Statistics indicate that sales of pure electric vehicles in Indonesia in the first half of 2025 rose to 34,890 units, a significant increase from the previous year. Among them, BYD and Denza contributed 19,825 units, Wuling sold 5,170 units, and Chery/Omega accounted for 4,737 units, making up the vast majority of the total.
◎ After early market testing, Wuling won over a segment of practical consumers with its small electric vehicle products. While June sales declined year-on-year, its cumulative sales for the year still reached 8,258 units, maintaining its position in the mainstream market.
◎ New entrants such as Jaecoo and JETOUR are gradually gaining popularity locally, particularly in the increasingly saturated traditional gasoline vehicle market. They are building user bases by introducing innovative designs, advanced technologies, and smart configurations.
◎ Brands like Aion, Geely, and Nezha have also begun to appear on sales charts. While their volumes are still small, their growth trends are unmistakable.

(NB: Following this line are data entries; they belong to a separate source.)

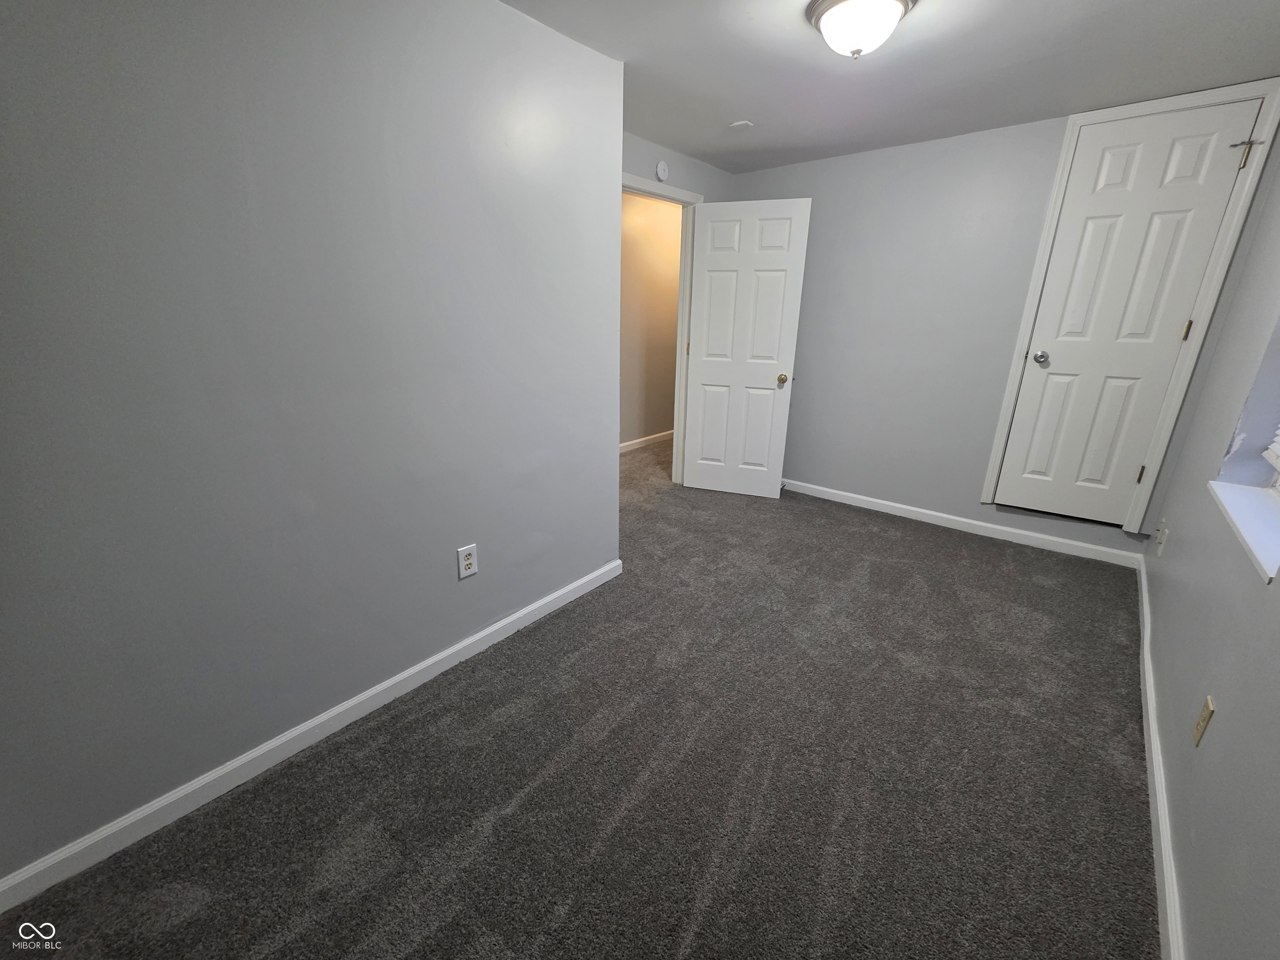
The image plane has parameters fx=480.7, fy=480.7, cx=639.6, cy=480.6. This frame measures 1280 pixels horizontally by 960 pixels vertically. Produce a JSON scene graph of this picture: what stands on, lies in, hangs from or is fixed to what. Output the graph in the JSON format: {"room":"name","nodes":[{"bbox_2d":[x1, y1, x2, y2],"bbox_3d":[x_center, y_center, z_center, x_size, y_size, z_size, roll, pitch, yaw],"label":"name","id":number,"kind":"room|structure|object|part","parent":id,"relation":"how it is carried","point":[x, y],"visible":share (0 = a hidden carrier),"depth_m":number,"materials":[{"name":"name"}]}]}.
{"room":"bedroom","nodes":[
{"label":"bedroom","id":0,"kind":"room"},
{"bbox_2d":[0,0,623,886],"bbox_3d":[-1.140,-0.321,1.507,0.408,2.355,2.698,15,23,38],"label":"left wall","id":1,"kind":"structure","parent":0,"point":[602,453],"depth_m":1.34,"materials":[{"name":"grey paint"}]},
{"bbox_2d":[0,556,620,915],"bbox_3d":[-0.936,0.777,1.765,0.015,0.085,2.465,15,23,38],"label":"baseboard","id":2,"kind":"structure","parent":1,"relation":"attached to","point":[555,595],"depth_m":1.47,"materials":[{"name":"white paint"}]},
{"bbox_2d":[456,543,478,579],"bbox_3d":[-0.683,0.320,1.909,0.008,0.126,0.078,15,23,38],"label":"wall outlet","id":3,"kind":"object","parent":1,"relation":"attached to","point":[473,568],"visible":0.98,"depth_m":1.90,"materials":[{"name":"white plastic"}]},
{"bbox_2d":[0,435,1155,959],"bbox_3d":[0.266,0.581,2.636,4.098,0.103,5.244,15,23,38],"label":"carpet floor","id":4,"kind":"structure","parent":0,"point":[936,544],"depth_m":1.49,"materials":[{"name":"carpet"}]},
{"bbox_2d":[617,187,681,450],"bbox_3d":[-0.227,-1.415,4.564,0.119,2.398,4.807,15,23,38],"label":"hallway wall","id":5,"kind":"structure","parent":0,"point":[634,221],"depth_m":4.78,"materials":[{"name":"beige paint"}]},
{"bbox_2d":[619,429,673,453],"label":"hallway baseboard","id":6,"kind":"structure","parent":5,"relation":"attached to","point":[653,436],"depth_m":5.14,"materials":[{"name":"white paint"}]},
{"bbox_2d":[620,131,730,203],"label":"door wall","id":7,"kind":"structure","parent":0,"point":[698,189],"depth_m":3.14,"materials":[{"name":"paint"}]},
{"bbox_2d":[621,172,700,481],"bbox_3d":[0.045,-0.899,3.416,0.148,2.168,1.007,15,23,38],"label":"door frame","id":8,"kind":"structure","parent":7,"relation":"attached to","point":[682,297],"depth_m":3.56,"materials":[{"name":"white paint"}]},
{"bbox_2d":[682,196,811,498],"bbox_3d":[0.728,-0.892,3.535,0.777,2.069,0.171,7,19,19],"label":"open door","id":9,"kind":"structure","parent":8,"relation":"attached to","point":[708,358],"depth_m":3.47,"materials":[{"name":"white paint"}]},
{"bbox_3d":[1.001,-0.724,3.410,0.077,0.071,0.116,7,19,19],"label":"brass doorknob","id":10,"kind":"part","parent":9,"relation":"part of","materials":[{"name":"gold metal"}]},
{"bbox_2d":[654,160,668,180],"bbox_3d":[0.142,-1.952,3.028,0.035,0.113,0.104,15,23,38],"label":"smoke detector","id":11,"kind":"object","parent":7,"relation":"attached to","point":[661,168],"visible":0.98,"depth_m":3.01,"materials":[{"name":"white plastic"}]},
{"bbox_2d":[501,0,1279,172],"bbox_3d":[0.405,-1.704,1.714,3.687,0.109,5.199,15,23,38],"label":"ceiling","id":12,"kind":"structure","parent":0,"point":[732,108],"depth_m":1.99,"materials":[{"name":"white paint"}]},
{"bbox_2d":[728,119,754,129],"bbox_3d":[0.564,-1.980,2.687,0.115,0.013,0.110,15,23,38],"label":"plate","id":13,"kind":"object","parent":12,"relation":"attached to","point":[743,122],"visible":0.99,"depth_m":2.67,"materials":[{"name":"white plastic"}]},
{"bbox_2d":[806,0,915,58],"bbox_3d":[0.752,-1.534,1.651,0.334,0.147,0.332,15,23,38],"label":"ceiling light","id":14,"kind":"object","parent":12,"relation":"attached to","point":[830,20],"visible":0.99,"depth_m":1.59,"materials":[{"name":"white glass"}]},
{"bbox_2d":[735,92,1278,559],"bbox_3d":[1.850,-0.920,3.240,2.855,2.362,0.129,15,23,38],"label":"back wall","id":15,"kind":"structure","parent":0,"point":[976,506],"depth_m":3.12,"materials":[{"name":"grey paint"}]},
{"bbox_2d":[780,477,1142,567],"bbox_3d":[1.805,0.187,3.498,2.678,0.086,0.015,15,23,38],"label":"back baseboard","id":16,"kind":"structure","parent":15,"relation":"attached to","point":[867,498],"depth_m":3.17,"materials":[{"name":"white paint"}]},
{"bbox_2d":[979,76,1279,534],"bbox_3d":[2.523,-0.798,2.622,0.710,2.161,0.115,15,23,38],"label":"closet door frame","id":17,"kind":"structure","parent":15,"relation":"attached to","point":[1026,310],"depth_m":2.44,"materials":[{"name":"white paint"}]},
{"bbox_2d":[992,99,1267,526],"bbox_3d":[2.494,-0.745,2.576,0.580,2.030,0.126,15,23,38],"label":"closet door","id":18,"kind":"structure","parent":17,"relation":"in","point":[1201,127],"depth_m":2.52,"materials":[{"name":"white paint"}]},
{"bbox_3d":[2.270,-0.704,2.738,0.076,0.067,0.075,15,23,38],"label":"closet doorknob","id":19,"kind":"part","parent":18,"relation":"part of","materials":[{"name":"silver metal"}]},
{"bbox_3d":[2.773,-0.040,2.679,0.026,0.097,0.027,15,23,38],"label":"hinge","id":20,"kind":"part","parent":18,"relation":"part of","materials":[{"name":"gold metal"}]},
{"bbox_3d":[2.751,-0.760,2.432,0.019,0.099,0.018,15,23,38],"label":"hinge","id":21,"kind":"part","parent":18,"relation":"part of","materials":[{"name":"gold metal"}]},
{"bbox_3d":[2.785,-1.513,2.219,0.101,0.097,0.062,15,23,38],"label":"hinge","id":22,"kind":"part","parent":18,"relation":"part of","materials":[{"name":"metal"}]},
{"bbox_2d":[1141,127,1279,959],"bbox_3d":[1.455,-0.085,0.835,0.180,2.343,4.599,15,23,38],"label":"right wall","id":23,"kind":"structure","parent":0,"point":[1278,582],"depth_m":1.36,"materials":[{"name":"grey paint"}]},
{"bbox_2d":[1135,552,1183,959],"bbox_3d":[1.449,0.933,1.333,0.016,0.086,4.458,15,23,38],"label":"right baseboard","id":24,"kind":"structure","parent":23,"relation":"attached to","point":[1143,584],"depth_m":1.35,"materials":[{"name":"white paint"}]},
{"bbox_2d":[1154,517,1168,554],"bbox_3d":[2.471,0.264,2.286,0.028,0.142,0.076,15,23,38],"label":"wall outlet","id":25,"kind":"object","parent":23,"relation":"attached to","point":[1159,536],"visible":0.99,"depth_m":2.27,"materials":[{"name":"white plastic"}]},
{"bbox_2d":[1190,695,1214,747],"bbox_3d":[1.461,0.623,1.249,0.008,0.119,0.072,15,23,38],"label":"wall outlet","id":26,"kind":"object","parent":23,"relation":"attached to","point":[1201,721],"visible":0.98,"depth_m":1.24,"materials":[{"name":"beige plastic"}]},
{"bbox_2d":[1207,480,1279,583],"bbox_3d":[1.789,0.134,1.359,0.147,0.042,0.909,15,23,38],"label":"window sill","id":27,"kind":"structure","parent":23,"relation":"attached to","point":[1246,493],"depth_m":1.41,"materials":[{"name":"white paint"}]},
{"bbox_2d":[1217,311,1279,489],"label":"window","id":28,"kind":"structure","parent":23,"relation":"in","point":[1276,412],"depth_m":1.58,"materials":[{"name":"white"}]},
{"bbox_2d":[1262,425,1279,472],"bbox_3d":[1.839,-0.508,1.111,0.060,1.140,0.942,15,23,38],"label":"window blind","id":29,"kind":"object","parent":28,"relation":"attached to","point":[1278,461],"visible":0.98,"depth_m":1.57,"materials":[{"name":"white plastic"}]}
]}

Behind the collective rise of Chinese automakers lies their accurate judgment of Indonesian market trends.
The Indonesian government is accelerating the implementation of local electric vehicle industry policies and promoting the construction of battery factories and charging infrastructure, providing favorable external conditions for Chinese automakers. Compared to traditional Japanese brands, Chinese brands offer distinct advantages in electrification, intelligence, and flexibility in price ranges.
Summary
As Indonesia, the largest auto market in Southeast Asia, undergoes a cyclical correction, Chinese brands are defying the trend. Brands such as BYD and Chery have entered the mainstream, expanding their product mix from small commuter cars to high-end MPVs and SUVs.
With the continuous advancement of local electrification policies, more Chinese automakers will achieve localized production and operational coordination in Indonesia, further expanding their market share. For Japanese brands, which have long dominated the market, the challenge posed by Chinese competitors cannot be overlooked.